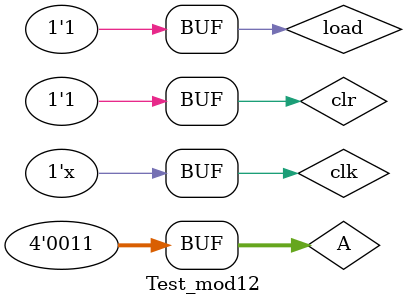
<source format=v>
module Test_mod12();
reg [3:0] A;
reg clk,clr,load;
wire [3:0] Q;

mod12 m2(A,clk,clr,load,Q);

initial begin
clk=0;    A=4'b0000;   clr=1;    load=1;
#2 load=0;
#2 load=1; 
#101 clr=0; load=0;
#6 load=1; A=4'b0011;
#9 clr=1; load=0;
#3 load=1;

end

always #2 clk=~clk;

endmodule


</source>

========================

§ To do:
What lines in the data include the string "load"? Copy each one.

§ Your response:
reg clk,clr,load;
mod12 m2(A,clk,clr,load,Q);
clk=0;    A=4'b0000;   clr=1;    load=1;
#2 load=0;
#2 load=1; 
#101 clr=0; load=0;
#6 load=1; A=4'b0011;
#9 clr=1; load=0;
#3 load=1;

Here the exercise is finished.